How to Use Health FSA Forfeitures

Offering a Flexible Spending Account (FSA) is a great way for employers to retain and attract new talent and promote financial wellness. 

Employers may be reluctant to offer an FSA because of the concern that they will end up losing money, due to the universal availability requirement attached to health FSAs. Universal availability allows participants to be reimbursed for expenses up to their full annual contribution election, regardless of how much they have actually deferred into the plan. When employees access the funds early in a plan year, the expectation is that they will pay the amount back before the year is over. However, if an employee terminates prior to the plan year end, the employer ends up paying for those expenses (frequently referred to as an overspent account). 

The good news is that employers can balance the losses from overspent FSA accounts with amounts left behind by other employees who never submit claims for reimbursement. These amounts are referred to as forfeitures. 

Recent research by the Employee Benefits Research Institute (EBRI) indicates that employers should not generally be concerned about overspent accounts. Early studies reveal that participants are regularly forfeiting substantial FSA sums. Results from a study conducted in 2020 reflected that 40% of FSA owners forfeited at least some of their FSA dollars. Average per-participant forfeitures were between $339-$408.

With all these funds being left behind by participants, instead of overspent accounts employers may instead face the problem of over-funded FSAs. What should an employer do with these forfeitures?

FSAs are subject to both the Internal Revenue Code and ERISA (unless the employer is exempt from ERISA because they are a governmental or church entity). Within these laws there are restrictions that govern how employers can use forfeited dollars. For health FSAs, employers are permitted to use forfeitures in the following ways:

  • to reduce salary reductions for the following year on a reasonable and uniform basis,
  • to return to employees on a reasonable and uniform basis, or
  • to defray plan expenses.

The most common way employers use forfeitures is to defray plan expenses, using the forfeiture to pay the administrative expenses of their FSA third-party administrator (TPA).
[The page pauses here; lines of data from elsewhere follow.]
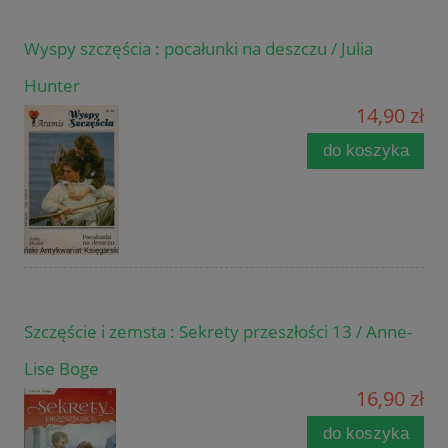
Wyspy szczęścia : pocałunki na deszczu / Julia
Hunter
14,90 zł
do koszyka
Szczęście i zemsta : Sekrety przeszłości 13 / Anne-
Lise Boge
16,90 zł
do koszyka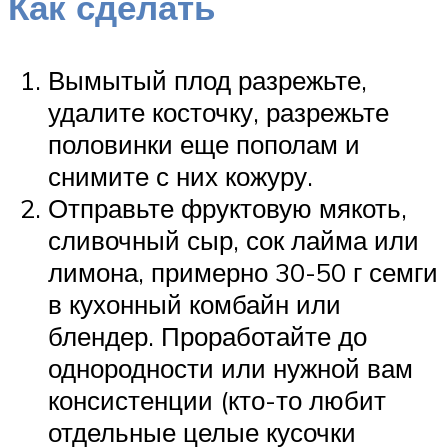
Как сделать
Вымытый плод разрежьте,
удалите косточку, разрежьте
половинки еще пополам и
снимите с них кожуру.
Отправьте фруктовую мякоть,
сливочный сыр, сок лайма или
лимона, примерно 30-50 г семги
в кухонный комбайн или
блендер. Проработайте до
однородности или нужной вам
консистенции (кто-то любит
отдельные целые кусочки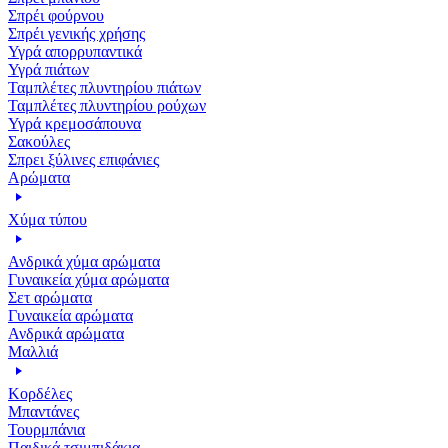
Σπρέι φούρνου
Σπρέι γενικής χρήσης
Υγρά απορρυπαντικά
Υγρά πιάτων
Ταμπλέτες πλυντηρίου πιάτων
Ταμπλέτες πλυντηρίου ρούχων
Υγρά κρεμοσάπουνα
Σακούλες
Σπρει ξύλινες επιφάνιες
Αρώματα
Χύμα τύπου
Ανδρικά χύμα αρώματα
Γυναικεία χύμα αρώματα
Σετ αρώματα
Γυναικεία αρώματα
Ανδρικά αρώματα
Μαλλιά
Κορδέλες
Μπαντάνες
Τουρμπάνια
Παιδικά τσιμπιδάκια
If the TPA administers multiple plans for the employer, the forfeitures should not be used to pay any other plan’s expenses. 

The forfeitures can also be used against salary reductions in the following year or returned to employees. However, both methods require the employer to allocate the forfeitures on a “reasonable and uniform basis,” meaning that the amounts cannot be directed at the employees who actually forfeited their balances, but spread across all participants in the plan. 

ERISA prohibits employers from retaining excess funds, but for plans not subject to ERISA (e.g. dependent care FSAs, or health FSAs offered by ERISA-exempt employers) this is an option. 

The FSA plan document may provide further guidance or direction on the use of forfeitures, and in that case the employer should also follow the requirements of their plan document.   

Employers who have substantial FSA forfeitures in their plan may want to focus on employee education to reduce amounts employees leave behind and ensure that they are able to make the most of their benefits. Employers can also provide a grace period or a carryover to permit participants additional time to use their FSA dollars. Another solution is to offer a runout period of 90 days to submit claims, allowing employees the longest possible periods of time to submit claims and reduce FSA funds left behind at the end of the year.